ACTIVITY. Every line that includes the word "zlonamjerne" needs to be copied from the listing.

--- START ---

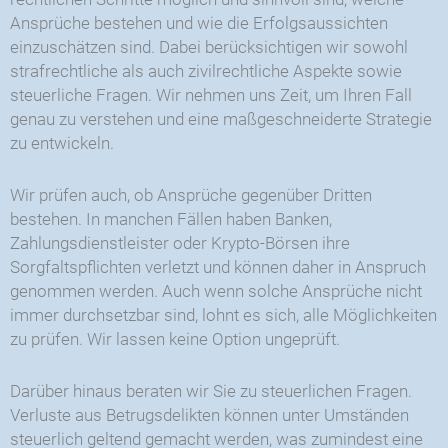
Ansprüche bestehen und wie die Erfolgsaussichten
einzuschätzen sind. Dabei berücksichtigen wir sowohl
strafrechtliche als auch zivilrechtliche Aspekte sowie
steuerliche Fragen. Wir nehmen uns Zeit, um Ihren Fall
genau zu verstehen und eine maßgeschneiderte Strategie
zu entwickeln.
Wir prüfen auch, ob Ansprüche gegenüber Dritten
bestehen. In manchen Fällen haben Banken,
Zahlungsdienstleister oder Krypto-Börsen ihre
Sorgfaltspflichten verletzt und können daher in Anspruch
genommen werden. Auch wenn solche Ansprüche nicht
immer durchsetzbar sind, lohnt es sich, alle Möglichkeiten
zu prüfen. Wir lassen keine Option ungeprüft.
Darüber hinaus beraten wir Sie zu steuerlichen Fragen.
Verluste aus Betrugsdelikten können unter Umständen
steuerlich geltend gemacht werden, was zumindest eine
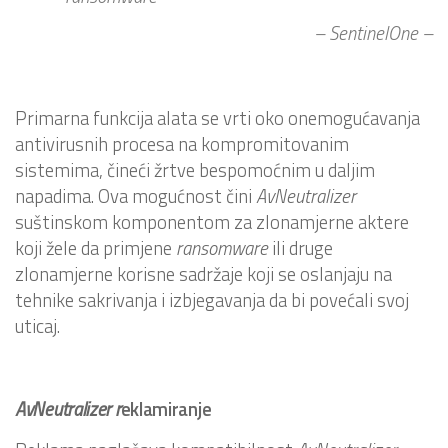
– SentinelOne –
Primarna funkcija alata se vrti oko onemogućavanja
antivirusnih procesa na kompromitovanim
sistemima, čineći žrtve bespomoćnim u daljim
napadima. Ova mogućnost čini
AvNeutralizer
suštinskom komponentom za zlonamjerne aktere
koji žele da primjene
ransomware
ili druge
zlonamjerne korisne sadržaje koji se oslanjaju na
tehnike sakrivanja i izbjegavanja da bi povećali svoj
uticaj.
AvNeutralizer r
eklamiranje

--- END ---

RESPONSE TO THE EXERCISE.
suštinskom komponentom za zlonamjerne aktere
zlonamjerne korisne sadržaje koji se oslanjaju na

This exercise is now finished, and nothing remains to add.